>> Start Reading passage

It definitely has a speed that it doesn't like to go below, and despite the angles, it just does not feel totally awesome at slow speeds - not just sluggish, but the suspension isn't very active and doesn't track super well. This isn't really that much of a problem, because I consider a run wasted if my eyes aren't watering when I get to the bottom (I don't wear glasses or goggles), and once you hit that critical speed the bike just opens up and flies. At speed the bike is very stable, I haven't managed to get it going fast enough that it ever began to feel unstable at speeds, despite spinning out at 36-11. It doesn't feel like it looses any speed through rock gardens, and as long as you have the balls to hit em fast then the bike will take care of you. If you try and go slow through them the bike gets kinda angry and is really hard to keep moving.

>> End Reading passage

**Stated task:**
Carry the mountain bike review forward from its last sentence, keeping the same voice and subject. The data after the mountain bike review is separate material with no connection to it.

>> Start Data extract

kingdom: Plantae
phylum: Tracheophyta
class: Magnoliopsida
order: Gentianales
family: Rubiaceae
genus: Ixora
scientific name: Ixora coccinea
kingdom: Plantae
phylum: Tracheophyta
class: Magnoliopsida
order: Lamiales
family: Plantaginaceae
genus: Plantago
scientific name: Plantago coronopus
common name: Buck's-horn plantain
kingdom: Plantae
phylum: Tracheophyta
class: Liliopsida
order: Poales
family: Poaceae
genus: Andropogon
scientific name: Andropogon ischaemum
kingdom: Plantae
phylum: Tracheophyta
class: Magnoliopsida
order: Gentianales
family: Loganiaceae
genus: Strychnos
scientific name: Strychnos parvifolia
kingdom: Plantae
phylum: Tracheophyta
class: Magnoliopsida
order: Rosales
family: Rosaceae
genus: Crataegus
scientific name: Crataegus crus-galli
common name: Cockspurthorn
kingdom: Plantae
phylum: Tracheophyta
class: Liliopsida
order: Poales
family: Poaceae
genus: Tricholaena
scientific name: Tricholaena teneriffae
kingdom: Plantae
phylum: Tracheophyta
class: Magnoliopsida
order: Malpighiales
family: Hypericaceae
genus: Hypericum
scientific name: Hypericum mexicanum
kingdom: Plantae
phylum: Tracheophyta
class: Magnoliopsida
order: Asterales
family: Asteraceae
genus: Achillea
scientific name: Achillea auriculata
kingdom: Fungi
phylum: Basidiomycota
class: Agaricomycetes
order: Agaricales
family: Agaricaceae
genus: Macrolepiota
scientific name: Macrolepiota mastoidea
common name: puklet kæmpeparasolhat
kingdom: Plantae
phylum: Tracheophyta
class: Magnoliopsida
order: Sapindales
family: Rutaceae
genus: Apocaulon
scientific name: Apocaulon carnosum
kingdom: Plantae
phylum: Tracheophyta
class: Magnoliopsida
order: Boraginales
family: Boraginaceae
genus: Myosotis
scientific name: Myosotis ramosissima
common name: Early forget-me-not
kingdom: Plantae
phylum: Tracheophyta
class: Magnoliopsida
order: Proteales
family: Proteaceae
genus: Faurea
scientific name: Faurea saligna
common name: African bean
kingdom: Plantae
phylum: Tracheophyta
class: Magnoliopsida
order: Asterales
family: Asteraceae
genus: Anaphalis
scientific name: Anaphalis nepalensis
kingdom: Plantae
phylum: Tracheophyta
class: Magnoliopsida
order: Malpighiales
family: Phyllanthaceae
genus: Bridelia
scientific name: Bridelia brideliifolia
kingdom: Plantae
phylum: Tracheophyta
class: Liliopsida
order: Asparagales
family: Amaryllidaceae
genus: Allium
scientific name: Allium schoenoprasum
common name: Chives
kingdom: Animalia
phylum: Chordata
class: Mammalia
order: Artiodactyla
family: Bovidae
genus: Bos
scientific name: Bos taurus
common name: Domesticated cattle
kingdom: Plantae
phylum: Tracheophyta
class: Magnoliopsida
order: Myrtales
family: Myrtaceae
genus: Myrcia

>> End Data extract

**Written answer:**
Jumping:
Yes, this bike does that well too. Probably the most natural full suspension jumper i've ever ridden, easy to throw around, I can bunnyhop almost as high as I could on my old hardtail, and I have no problems boosting with it. It bottoms out rather harshly when you case a high speed distance jump, but I haven't ridden a bike that doesn't. It'll also save your ass when you fyck up, such as overshooting the landing and landing flat 9 or 10 feet below the lip - the only response i've gotten from that type of landing so far is: "and?" The way I like my suspension its not quite stiff enough to be a true jumper, but I don't imagine it'd be hard to set it up as one.

All and all, I give this bike an A (as a freeride rig). It has a few to many small problems to warrant an A+, but I can't imagine anybody being bummed about the ride, its definitely one of the most fun bikes i've ever ridden. Sadly, I have no riding shots as of now, only bike pics, but, hopefully I can remedy that while I'm in SB. If anybody wants to come take pictures of me in Santa Barbara while i'm here for vacation, I'd be stoked and willing to take pics for you. Also, if anybody wants a test ride I'm down, my only requirements are that you find a bike for me so I can bomb down the hill with you, and that I get a ride if we decide to shuttle. And the obvious, "you break it you buy it" but I can't imagine that'd be a problem with this bike. PM me if you're interested in riding it, and feel free to ask questions.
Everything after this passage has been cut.